▶ Challenge: Retype the listing below line for line, leaving out the pictures.

○ ○ ○ ○

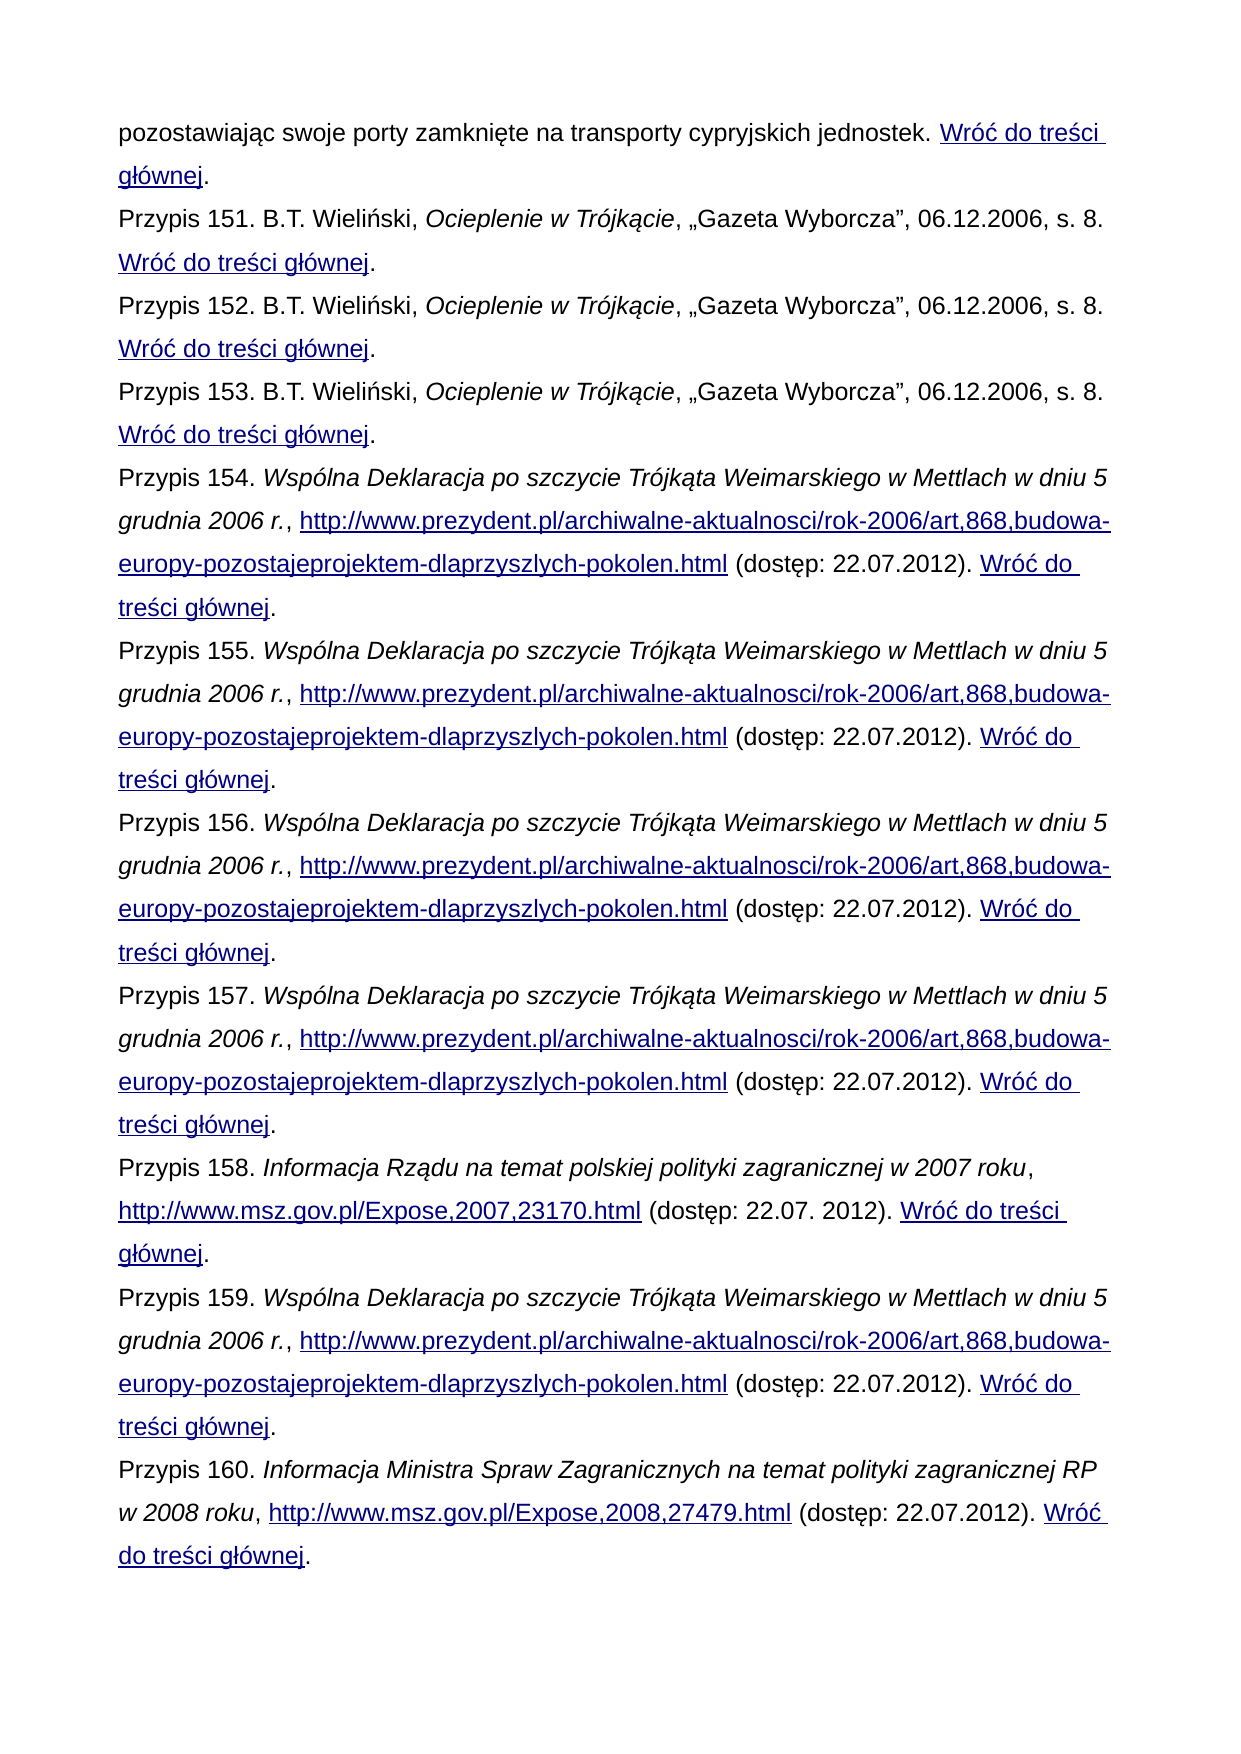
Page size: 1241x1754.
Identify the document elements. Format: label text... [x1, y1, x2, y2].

text Przypis 158. Informacja Rządu na temat polskiej polityki zagranicznej w 2007 roku, http://www.msz.gov.pl/Expose,2007,23170.html (dostęp: 22.07. 2012). Wróć do treści głównej. [118, 1153, 1122, 1268]
text Przypis 156. Wspólna Deklaracja po szczycie Trójkąta Weimarskiego w Mettlach w dniu 5 grudnia 2006 r., http://www.prezydent.pl/archiwalne-aktualnosci/rok-2006/art,868,budowa-europy-pozostajeprojektem-dlaprzyszlych-pokolen.html (dostęp: 22.07.2012). Wróć do treści głównej. [118, 808, 1122, 966]
text Przypis 159. Wspólna Deklaracja po szczycie Trójkąta Weimarskiego w Mettlach w dniu 5 grudnia 2006 r., http://www.prezydent.pl/archiwalne-aktualnosci/rok-2006/art,868,budowa-europy-pozostajeprojektem-dlaprzyszlych-pokolen.html (dostęp: 22.07.2012). Wróć do treści głównej. [118, 1282, 1122, 1441]
text Przypis 154. Wspólna Deklaracja po szczycie Trójkąta Weimarskiego w Mettlach w dniu 5 grudnia 2006 r., http://www.prezydent.pl/archiwalne-aktualnosci/rok-2006/art,868,budowa-europy-pozostajeprojektem-dlaprzyszlych-pokolen.html (dostęp: 22.07.2012). Wróć do treści głównej. [118, 463, 1122, 621]
text Przypis 153. B.T. Wieliński, Ocieplenie w Trójkącie, „Gazeta Wyborcza”, 06.12.2006, s. 8. Wróć do treści głównej. [118, 377, 1122, 449]
text Przypis 155. Wspólna Deklaracja po szczycie Trójkąta Weimarskiego w Mettlach w dniu 5 grudnia 2006 r., http://www.prezydent.pl/archiwalne-aktualnosci/rok-2006/art,868,budowa-europy-pozostajeprojektem-dlaprzyszlych-pokolen.html (dostęp: 22.07.2012). Wróć do treści głównej. [118, 636, 1122, 794]
text Przypis 160. Informacja Ministra Spraw Zagranicznych na temat polityki zagranicznej RP w 2008 roku, http://www.msz.gov.pl/Expose,2008,27479.html (dostęp: 22.07.2012). Wróć do treści głównej. [118, 1455, 1122, 1570]
text pozostawiając swoje porty zamknięte na transporty cypryjskich jednostek. Wróć do treści głównej. [118, 118, 1122, 190]
text Przypis 157. Wspólna Deklaracja po szczycie Trójkąta Weimarskiego w Mettlach w dniu 5 grudnia 2006 r., http://www.prezydent.pl/archiwalne-aktualnosci/rok-2006/art,868,budowa-europy-pozostajeprojektem-dlaprzyszlych-pokolen.html (dostęp: 22.07.2012). Wróć do treści głównej. [118, 981, 1122, 1139]
text Przypis 152. B.T. Wieliński, Ocieplenie w Trójkącie, „Gazeta Wyborcza”, 06.12.2006, s. 8. Wróć do treści głównej. [118, 291, 1122, 362]
text Przypis 151. B.T. Wieliński, Ocieplenie w Trójkącie, „Gazeta Wyborcza”, 06.12.2006, s. 8. Wróć do treści głównej. [118, 204, 1122, 276]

○ ○ ○ ○

▶ The solution:
Page size: 1241x1754.
Identify the document elements. Format: label text... [x1, y1, x2, y2].

text Przypis 158. Informacja Rządu na temat polskiej polityki zagranicznej w 2007 roku, http://www.msz.gov.pl/Expose,2007,23170.html (dostęp: 22.07. 2012). Wróć do treści głównej. [118, 1153, 1122, 1268]
text Przypis 156. Wspólna Deklaracja po szczycie Trójkąta Weimarskiego w Mettlach w dniu 5 grudnia 2006 r., http://www.prezydent.pl/archiwalne-aktualnosci/rok-2006/art,868,budowa-europy-pozostajeprojektem-dlaprzyszlych-pokolen.html (dostęp: 22.07.2012). Wróć do treści głównej. [118, 808, 1122, 966]
text Przypis 159. Wspólna Deklaracja po szczycie Trójkąta Weimarskiego w Mettlach w dniu 5 grudnia 2006 r., http://www.prezydent.pl/archiwalne-aktualnosci/rok-2006/art,868,budowa-europy-pozostajeprojektem-dlaprzyszlych-pokolen.html (dostęp: 22.07.2012). Wróć do treści głównej. [118, 1282, 1122, 1441]
text Przypis 154. Wspólna Deklaracja po szczycie Trójkąta Weimarskiego w Mettlach w dniu 5 grudnia 2006 r., http://www.prezydent.pl/archiwalne-aktualnosci/rok-2006/art,868,budowa-europy-pozostajeprojektem-dlaprzyszlych-pokolen.html (dostęp: 22.07.2012). Wróć do treści głównej. [118, 463, 1122, 621]
text Przypis 153. B.T. Wieliński, Ocieplenie w Trójkącie, „Gazeta Wyborcza”, 06.12.2006, s. 8. Wróć do treści głównej. [118, 377, 1122, 449]
text Przypis 155. Wspólna Deklaracja po szczycie Trójkąta Weimarskiego w Mettlach w dniu 5 grudnia 2006 r., http://www.prezydent.pl/archiwalne-aktualnosci/rok-2006/art,868,budowa-europy-pozostajeprojektem-dlaprzyszlych-pokolen.html (dostęp: 22.07.2012). Wróć do treści głównej. [118, 636, 1122, 794]
text Przypis 160. Informacja Ministra Spraw Zagranicznych na temat polityki zagranicznej RP w 2008 roku, http://www.msz.gov.pl/Expose,2008,27479.html (dostęp: 22.07.2012). Wróć do treści głównej. [118, 1455, 1122, 1570]
text pozostawiając swoje porty zamknięte na transporty cypryjskich jednostek. Wróć do treści głównej. [118, 118, 1122, 190]
text Przypis 157. Wspólna Deklaracja po szczycie Trójkąta Weimarskiego w Mettlach w dniu 5 grudnia 2006 r., http://www.prezydent.pl/archiwalne-aktualnosci/rok-2006/art,868,budowa-europy-pozostajeprojektem-dlaprzyszlych-pokolen.html (dostęp: 22.07.2012). Wróć do treści głównej. [118, 981, 1122, 1139]
text Przypis 152. B.T. Wieliński, Ocieplenie w Trójkącie, „Gazeta Wyborcza”, 06.12.2006, s. 8. Wróć do treści głównej. [118, 291, 1122, 362]
text Przypis 151. B.T. Wieliński, Ocieplenie w Trójkącie, „Gazeta Wyborcza”, 06.12.2006, s. 8. Wróć do treści głównej. [118, 204, 1122, 276]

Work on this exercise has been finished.